> _What the task asks_: Find the string "present" in the data, then copy every line where it is found.

· · · · ·

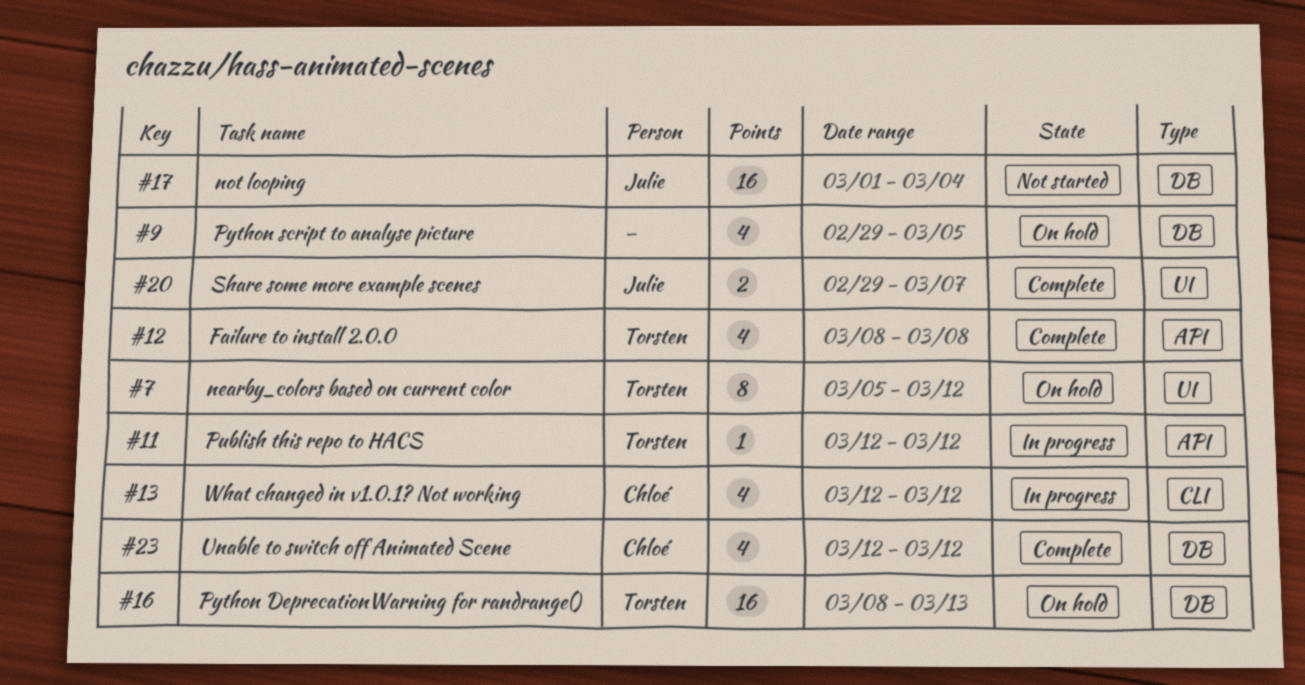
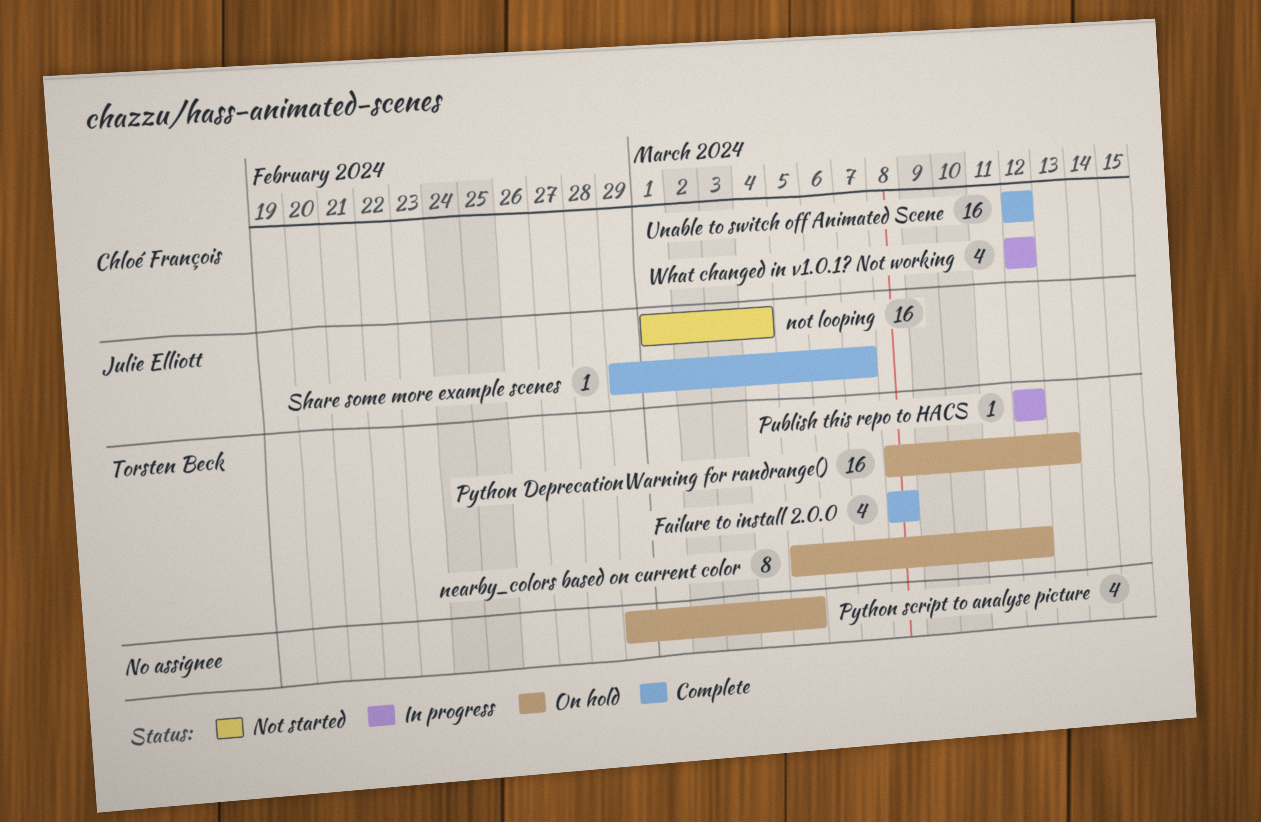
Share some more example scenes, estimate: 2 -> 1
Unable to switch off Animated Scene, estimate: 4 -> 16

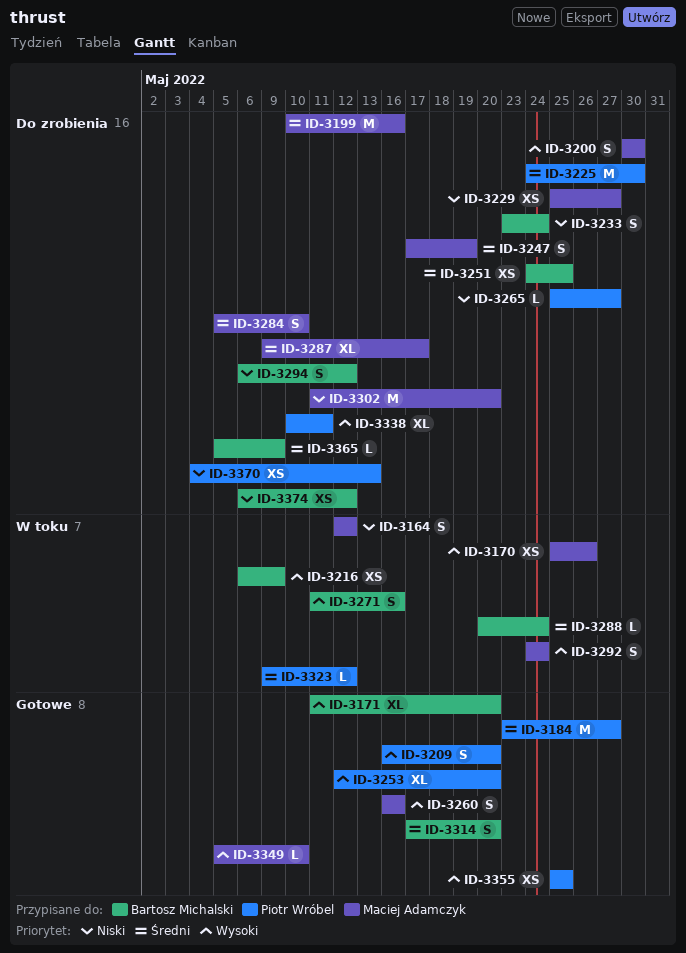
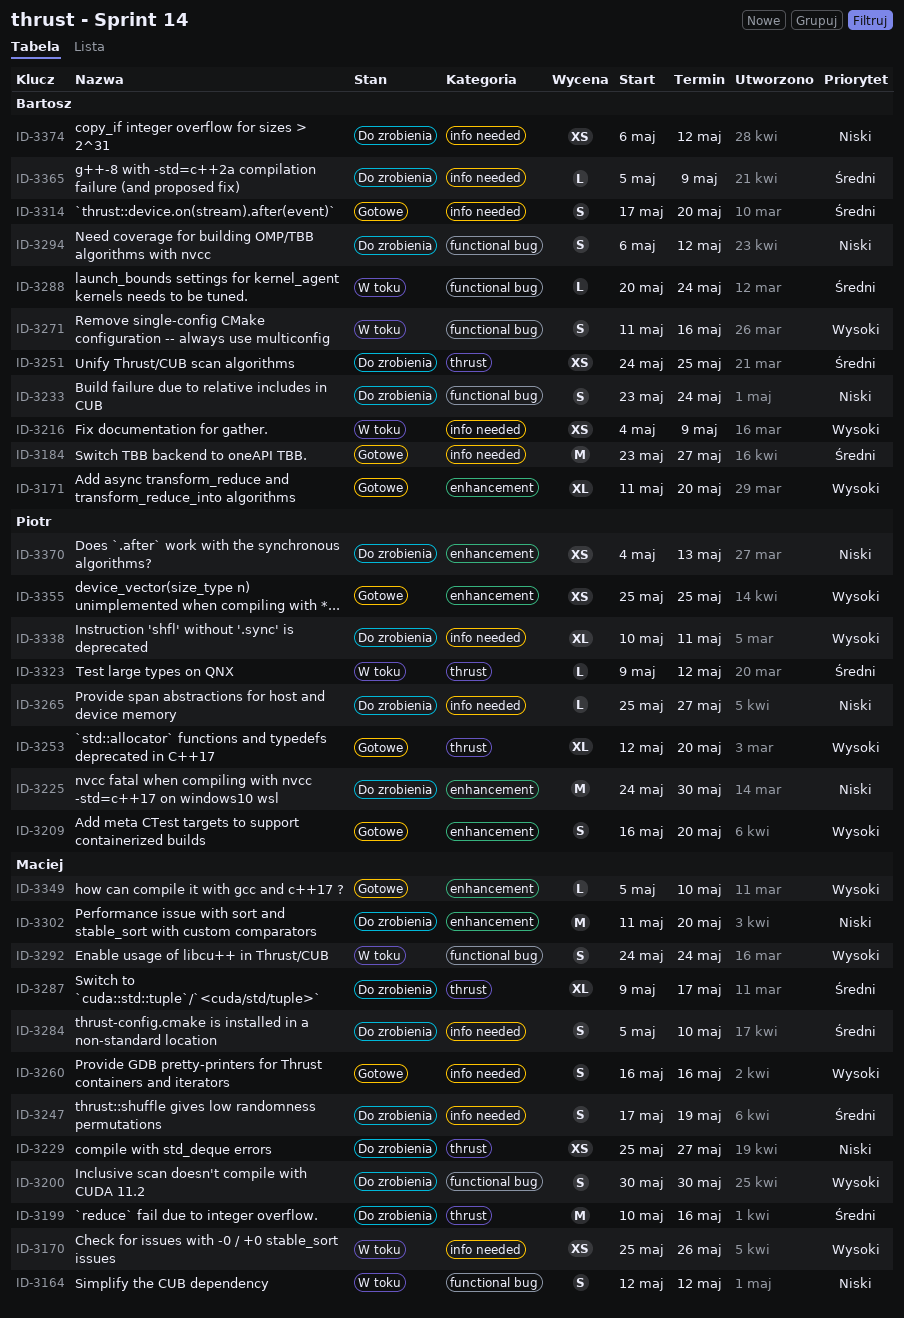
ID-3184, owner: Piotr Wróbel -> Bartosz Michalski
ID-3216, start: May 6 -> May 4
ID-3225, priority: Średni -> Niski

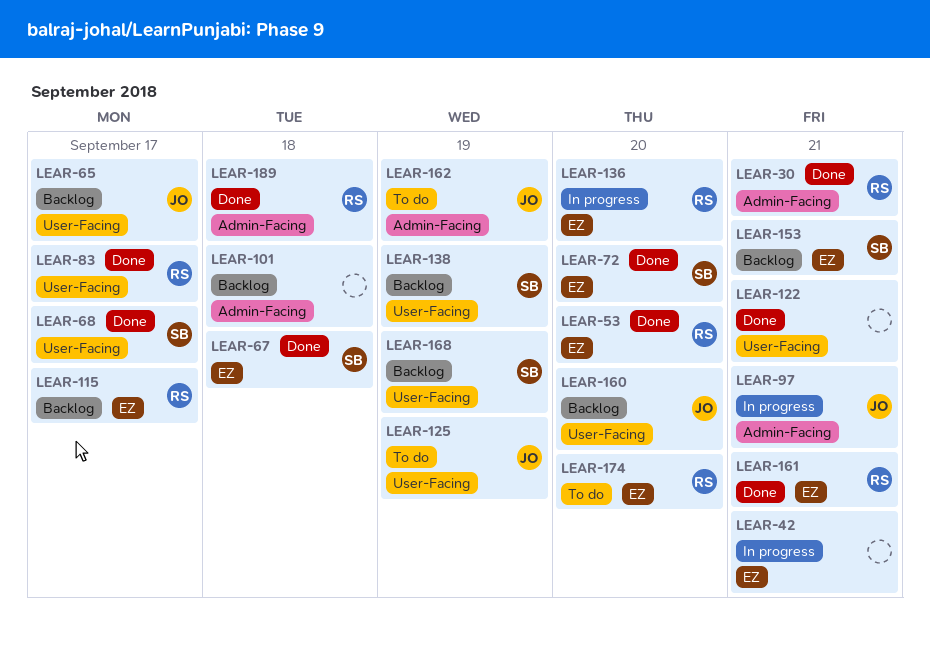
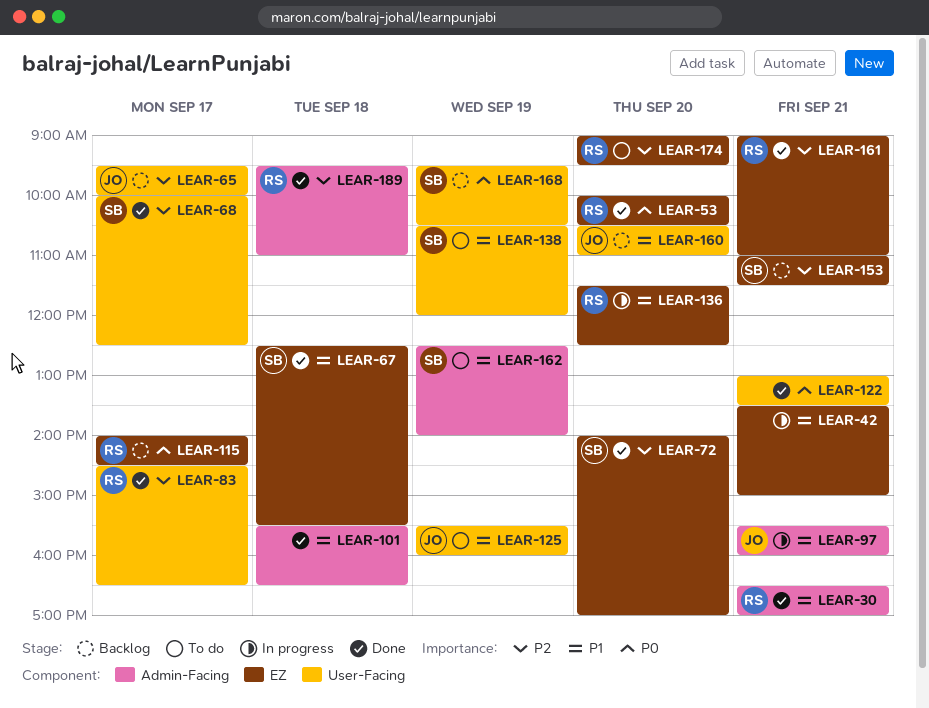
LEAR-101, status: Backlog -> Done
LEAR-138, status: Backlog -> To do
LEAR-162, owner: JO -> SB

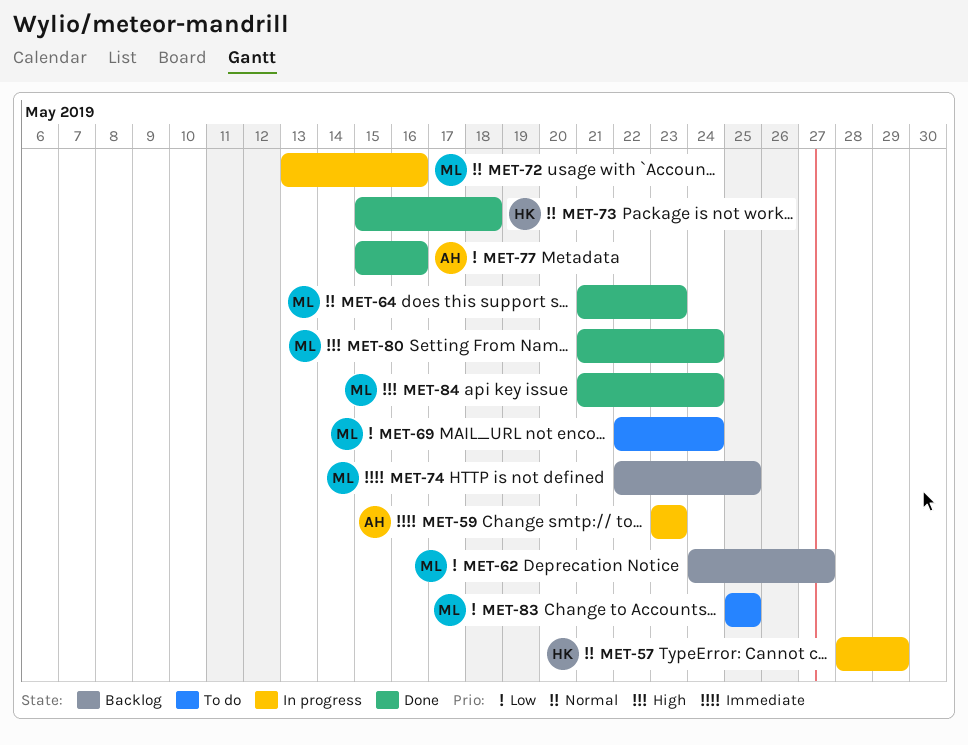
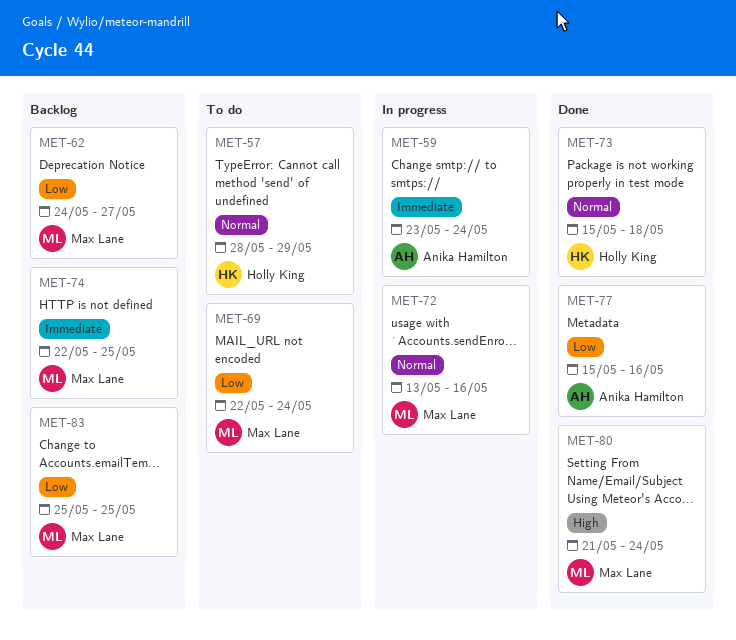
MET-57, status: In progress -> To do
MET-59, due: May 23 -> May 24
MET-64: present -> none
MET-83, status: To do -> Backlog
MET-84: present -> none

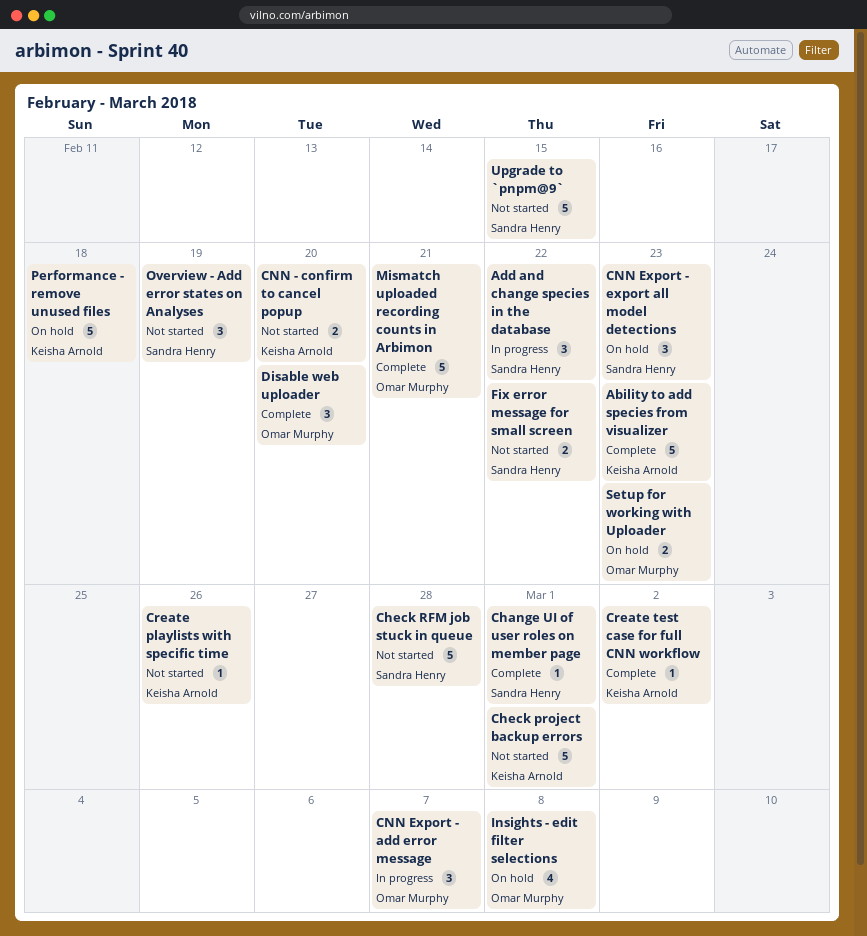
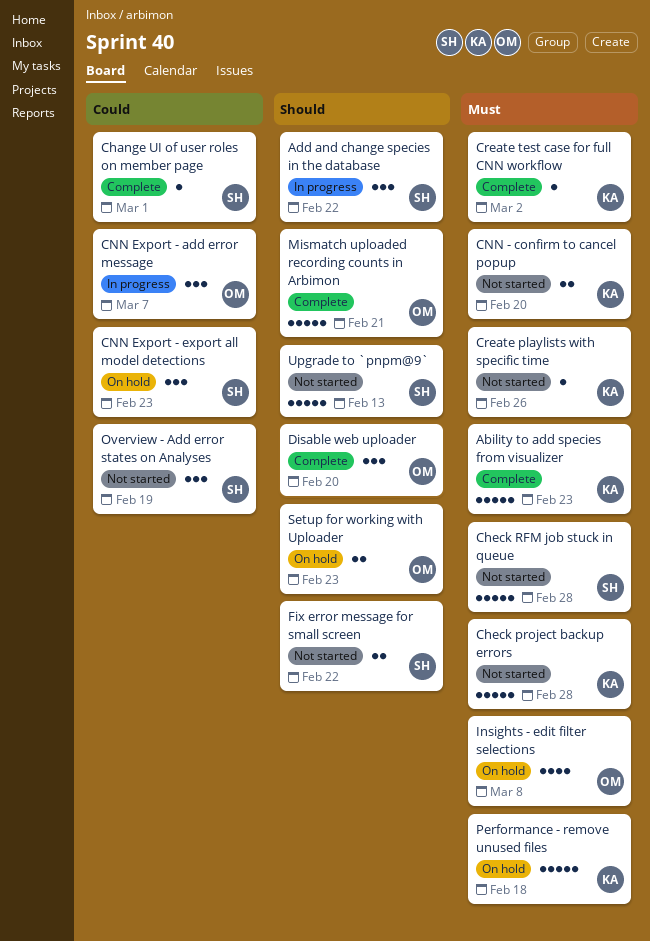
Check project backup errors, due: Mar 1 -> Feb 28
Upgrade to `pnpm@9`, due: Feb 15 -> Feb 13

· · · · ·

> _Answer for the task_:
MET-64: present -> none
MET-84: present -> none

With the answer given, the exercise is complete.